Patients with this type of POTS have a systolic blood pressure increase of at least 10 mm Hg while standing due to excess norepinephrine levels when upright. Additional symptoms include:
More severe tachycardia than other subtypes
Migraine headaches
Increased urinary output after being upright
Nausea/vomiting
Treatments for this type of POTS are focused on rebalancing the autonomic nervous system, often through medications:
Clonidine (to decrease nervous system responses)
Beta Blockers (to block receptors bound by norepinephrine in order to decrease nervous system activity)
Hypovolemic POTS
Hypovolemic POTS is POTS associated with low plasma blood volume. Patients with this type of POTS often have kidneys that excrete too much water and sodium, which causes constant dehydration, and therefore, low blood volume. This prevents enough blood from returning to the heart, which causes increased heart rate in the body’s attempt to force blood to circulate.
Treatments are focused on increasing blood volume and often include:
Increased salt and fluid intake
Raising the head of the bed (to shift fluid to lower body and encourage fluid retention)

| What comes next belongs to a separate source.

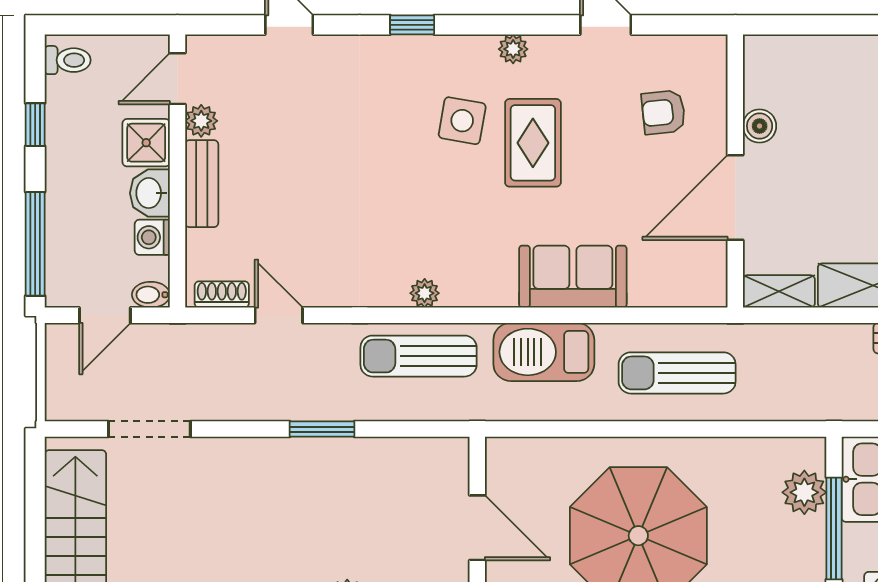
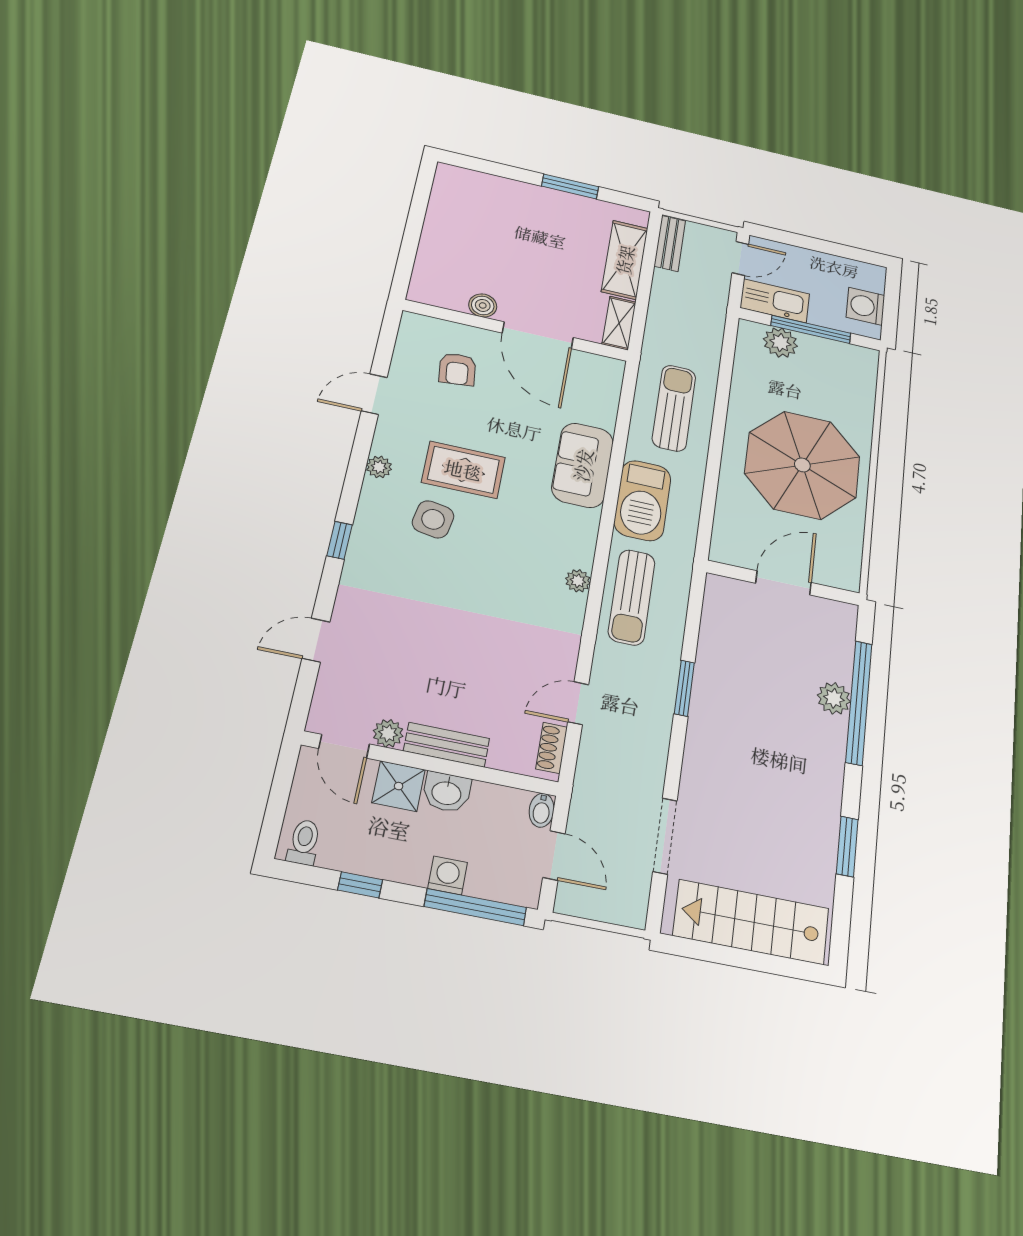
washing machine: (152, 237) -> (448, 875), moved, turned 180
sun lounger: (677, 373) -> (674, 408), turned 180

Fludrocortisone (improve sodium and water retention to make hydration more effective)
Desmopressin (increases water retention without sodium retention to improve blood plasma levels)
Erythropoietin (to increase blood volume by increasing the production of red blood cells)
IV fluids
Dysautonomia Remains Poorly Understood
Symptoms of each of these subtypes often overlap, and many patients are simply diagnosed with Dysautonomia or POTS if they are diagnosed at all.

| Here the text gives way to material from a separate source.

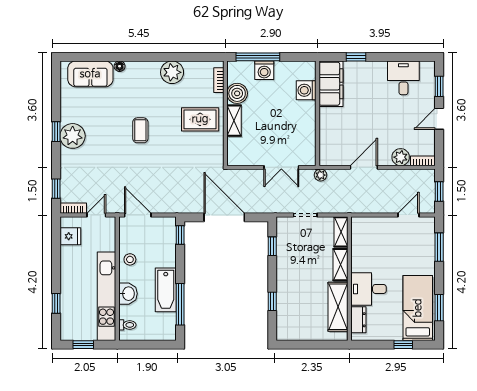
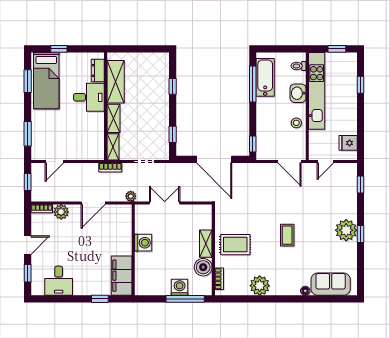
washing machine: (306, 90) -> (143, 243), moved
bookcase: (73, 208) -> (110, 167), moved
bathtub: (166, 290) -> (265, 77), moved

Like many chronic conditions, dysautonomia remains very poorly understood in the medical field, and most sufferers spend many years seeking a diagnosis for their symptoms. And when they do, effective treatments are scarce. With more research and awareness, perhaps our understanding will improve in the future.
References
“Dysautonomia: What It Is, Symptoms, Types & Treatment.” Cleveland Clinic, 29 Aug.
2023, my.clevelandclinic.org/health/diseases/6004-dysautonomia. Accessed 5 Dec. 2024.
John Hopkins Medicine. “Postural Orthostatic Tachycardia Syndrome (POTS).” John
Hopkins Medicine, 2019, www.hopkinsmedicine.org/health/conditions-and-diseases/postural-orthostatic-tachycardia-syndrome-pots. Accessed 4 Dec. 2024.
“POTS Subtypes | Standing up to POTS.” Standinguptopots.org, 2021,
www.standinguptopots.org/POTSsubtypes. Accessed 4 Dec. 2024.
Waxenbaum, Joshua A, et al. “Anatomy, Autonomic Nervous System.” Nih.gov, StatPearls
Publishing, 24 July 2023, www.ncbi.nlm.nih.gov/books/NBK539845/#:~:text=The%20autonomic%20nervous%20system%20is,sympathetic%2C%20parasympathetic%2C%20and%20enteric. Accessed 5 Dec. 2024.